Backing up CircleCI Enterprise
This document will describe how to back up your CircleCI Enterprise application so that you can recover from accidental or unexpected loss of the VM containing all of your persistent CircleCI data (the services box) in the following sections:
- Backing up DB data
- Backing up object storage
- Notes on AWS EBS snapshots
- Data integrity considerations
Backing up DB data
The primary, recommended mechanism for backing up your CircleCI data is to use VM snapshots of the virtual disk acting as the root volume for the services box (the machine that serves up the end-user-facing CircleCI UI).
Note: If you are running CircleCI Enterprise in an HA configuration, you must use standard backup mechanisms for the external datastores. See the High Availability document for more information.
These backups can be performed without downtime as long the underlying virtual disk supports such an operation (this is true with AWS EBS for example). There is a small risk (that varies by filesystem/distro) that snapshots taken without a reboot may have some data corruption, but this is rare in practice. If zero downtime backups and robustness in the face of data corruption issues are required, then an HA configuration may be the best solution.

•••••

## Required work:
Please reproduce a passage of the CircleCI backup guide word for word, starting with "These backups can" and ending after "the best solution.".

•••••

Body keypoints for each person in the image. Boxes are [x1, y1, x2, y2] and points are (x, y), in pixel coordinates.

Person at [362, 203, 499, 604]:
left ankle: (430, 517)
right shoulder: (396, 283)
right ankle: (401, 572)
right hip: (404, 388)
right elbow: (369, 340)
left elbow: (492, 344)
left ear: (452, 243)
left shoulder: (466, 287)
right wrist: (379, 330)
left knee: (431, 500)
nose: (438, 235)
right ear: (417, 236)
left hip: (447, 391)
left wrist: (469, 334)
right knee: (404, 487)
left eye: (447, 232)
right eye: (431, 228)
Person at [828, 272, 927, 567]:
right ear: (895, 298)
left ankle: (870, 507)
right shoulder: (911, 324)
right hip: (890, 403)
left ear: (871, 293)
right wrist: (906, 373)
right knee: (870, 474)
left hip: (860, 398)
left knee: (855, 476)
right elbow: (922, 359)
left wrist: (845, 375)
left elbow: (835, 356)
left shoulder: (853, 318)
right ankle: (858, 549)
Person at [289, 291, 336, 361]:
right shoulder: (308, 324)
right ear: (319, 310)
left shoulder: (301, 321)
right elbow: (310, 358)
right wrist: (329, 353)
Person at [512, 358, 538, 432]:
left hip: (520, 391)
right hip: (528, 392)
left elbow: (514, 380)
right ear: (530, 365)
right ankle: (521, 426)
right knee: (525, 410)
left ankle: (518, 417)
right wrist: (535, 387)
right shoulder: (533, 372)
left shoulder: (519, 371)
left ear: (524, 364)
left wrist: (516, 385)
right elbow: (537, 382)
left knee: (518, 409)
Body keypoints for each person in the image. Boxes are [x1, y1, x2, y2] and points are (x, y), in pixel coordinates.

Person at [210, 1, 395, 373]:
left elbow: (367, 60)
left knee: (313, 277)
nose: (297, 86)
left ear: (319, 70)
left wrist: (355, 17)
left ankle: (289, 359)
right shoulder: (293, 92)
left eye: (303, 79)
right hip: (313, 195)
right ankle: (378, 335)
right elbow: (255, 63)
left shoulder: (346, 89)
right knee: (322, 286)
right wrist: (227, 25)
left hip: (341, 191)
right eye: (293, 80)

•••••

## Exercise response:
These backups can be performed without downtime as long the underlying virtual disk supports such an operation (this is true with AWS EBS for example). There is a small risk (that varies by filesystem/distro) that snapshots taken without a reboot may have some data corruption, but this is rare in practice. If zero downtime backups and robustness in the face of data corruption issues are required, then an HA configuration may be the best solution.